-- WRITTEN INSTRUCTION --
Print the passage from the book discussion thread, starting at "I heard so much" and ending at "was talking about!", copied word for word.

-- TEXT PROVIDED --
I've not read Winter in Madrid, must make a note of that one!


----------



## oakapple

Was in a bookshop today and bought The Curious Incident Of The Dog In The Nightime by Mark Haddon. It's written  from the perspective of a boy with autism and is both funny and  a bit moving [only read part of it so far.]


----------



## Vivjen

That is a wonderful book, Oakapple.....tissues needed!


----------



## Lon

I heard so much about it I thought I would give it a read.  50 SHADES OF GREY. i am only one quarter through and it's quite interesting, very erotic.


----------



## Vivjen

I found it got boring after a while, Lon....repetitive is the word; but I am glad I read it; even if only to know what everybody else was talking about!


----------



## JustBonee

I've recently finished reading _Gone Girl_ by Gillian Flynn.  It's now about to be released as a movie.

Usually movies don't seem to do books justice for me.


----------



## AprilT

Bonnie said:


> I've recently finished reading _Gone Girl_ by Gillian Flynn.  It's now about to be released as a movie.
> 
> Usually movies don't seem to do books justice for me.

-- RECORDED INFORMATION --
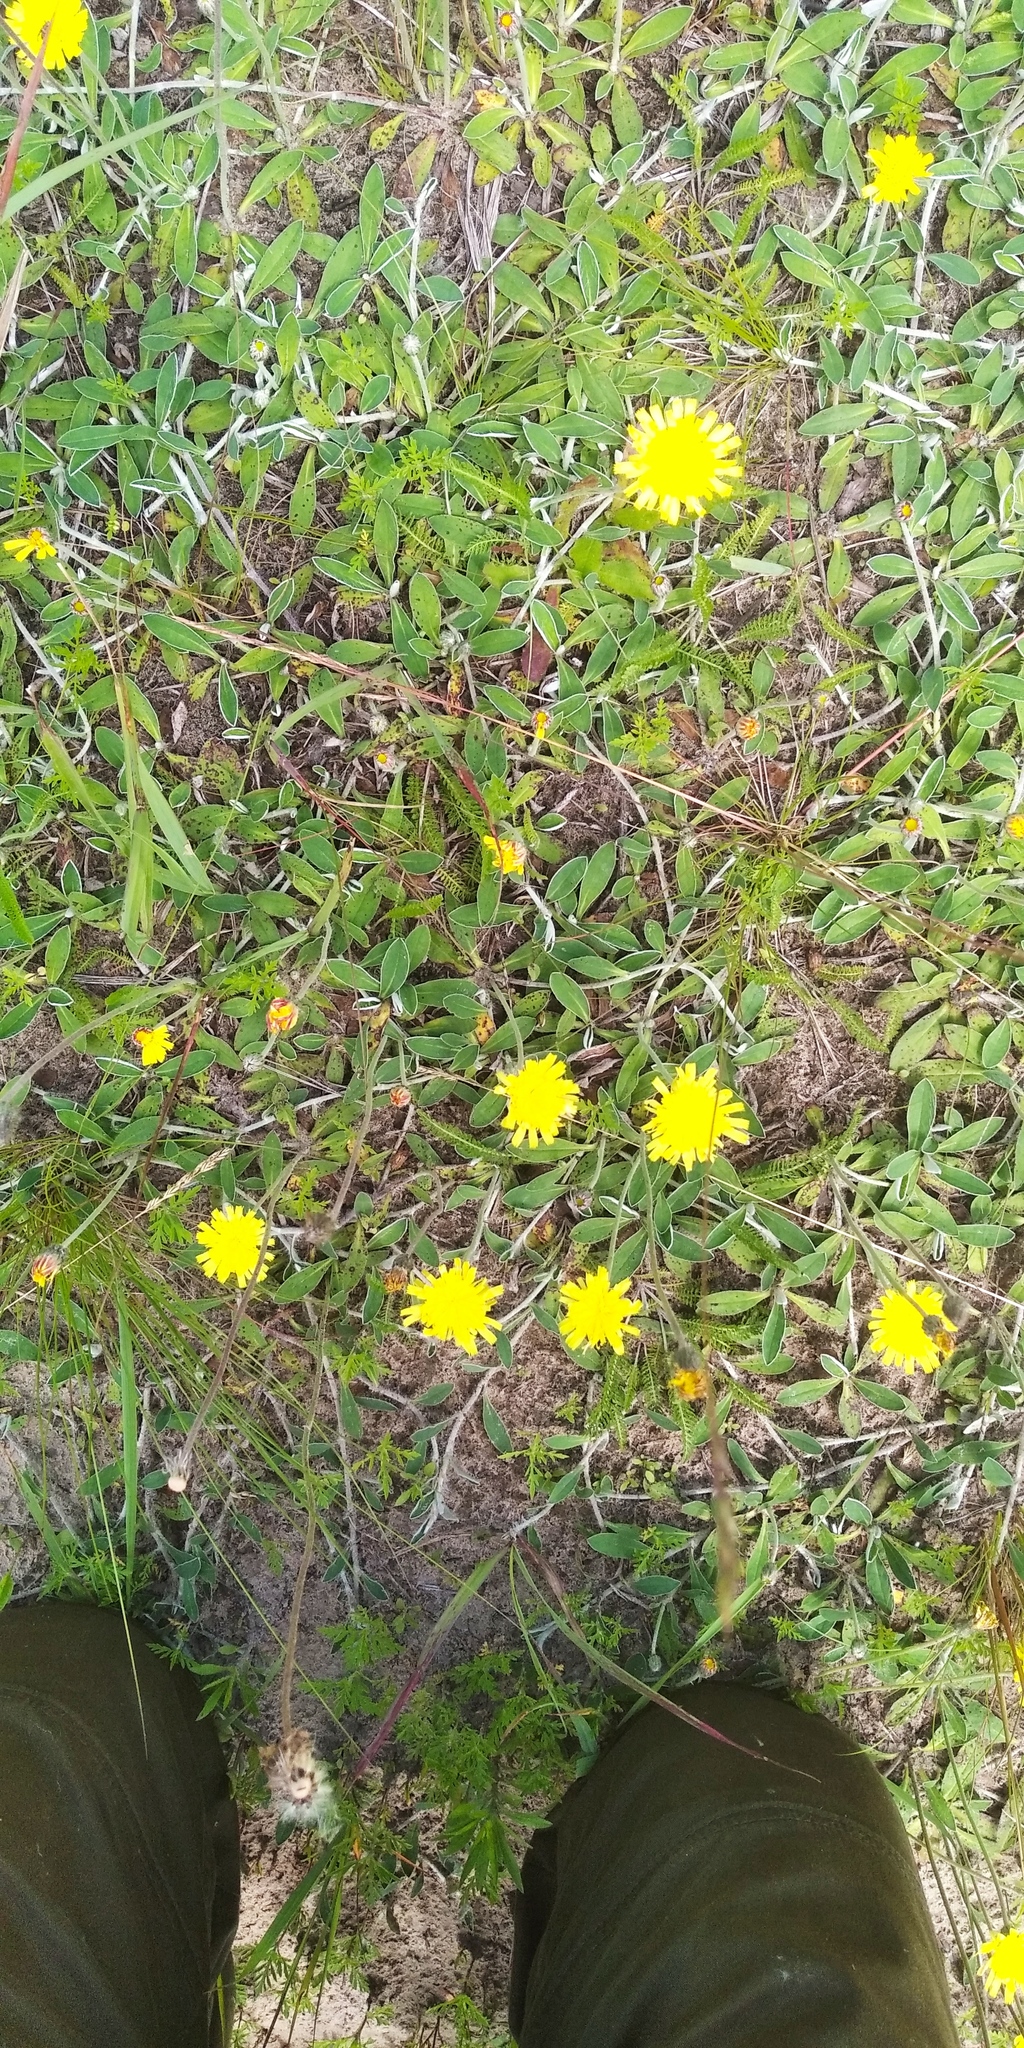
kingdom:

* * *

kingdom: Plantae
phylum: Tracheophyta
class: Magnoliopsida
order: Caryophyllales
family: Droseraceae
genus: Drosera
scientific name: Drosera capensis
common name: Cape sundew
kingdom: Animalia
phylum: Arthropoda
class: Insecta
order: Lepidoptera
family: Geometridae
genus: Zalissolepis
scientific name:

-- COMPLETED EXERCISE --
I heard so much about it I thought I would give it a read.  50 SHADES OF GREY. i am only one quarter through and it's quite interesting, very erotic.


----------



## Vivjen

I found it got boring after a while, Lon....repetitive is the word; but I am glad I read it; even if only to know what everybody else was talking about!